Source information:
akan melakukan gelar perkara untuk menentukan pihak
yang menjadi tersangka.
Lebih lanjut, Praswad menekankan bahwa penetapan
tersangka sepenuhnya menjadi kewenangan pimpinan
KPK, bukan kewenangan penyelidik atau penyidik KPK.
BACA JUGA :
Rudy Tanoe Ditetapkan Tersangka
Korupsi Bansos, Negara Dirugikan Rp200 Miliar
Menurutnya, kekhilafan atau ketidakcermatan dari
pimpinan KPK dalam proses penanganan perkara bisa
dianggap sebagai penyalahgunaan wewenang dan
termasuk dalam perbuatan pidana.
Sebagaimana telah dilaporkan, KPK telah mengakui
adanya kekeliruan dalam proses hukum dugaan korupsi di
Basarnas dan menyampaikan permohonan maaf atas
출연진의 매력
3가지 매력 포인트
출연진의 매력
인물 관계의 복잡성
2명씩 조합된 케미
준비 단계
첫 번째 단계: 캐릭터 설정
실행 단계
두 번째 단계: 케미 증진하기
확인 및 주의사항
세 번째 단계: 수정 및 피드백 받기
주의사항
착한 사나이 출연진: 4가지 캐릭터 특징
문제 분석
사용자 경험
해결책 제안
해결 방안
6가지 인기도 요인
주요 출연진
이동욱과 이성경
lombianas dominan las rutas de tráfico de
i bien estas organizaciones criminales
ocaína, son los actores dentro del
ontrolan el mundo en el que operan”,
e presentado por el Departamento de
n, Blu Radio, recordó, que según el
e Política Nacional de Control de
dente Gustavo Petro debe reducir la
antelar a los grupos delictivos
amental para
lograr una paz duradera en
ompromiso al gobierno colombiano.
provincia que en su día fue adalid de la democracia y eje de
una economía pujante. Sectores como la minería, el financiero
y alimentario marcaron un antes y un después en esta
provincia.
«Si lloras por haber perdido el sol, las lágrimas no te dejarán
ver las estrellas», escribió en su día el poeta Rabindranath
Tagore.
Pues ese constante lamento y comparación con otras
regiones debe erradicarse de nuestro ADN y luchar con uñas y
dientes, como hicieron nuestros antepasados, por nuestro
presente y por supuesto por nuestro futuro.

Assignment: Check each line of the material for the word "debe". Copy the ones that have it.

Result:
dente Gustavo Petro debe reducir la
regiones debe erradicarse de nuestro ADN y luchar con uñas y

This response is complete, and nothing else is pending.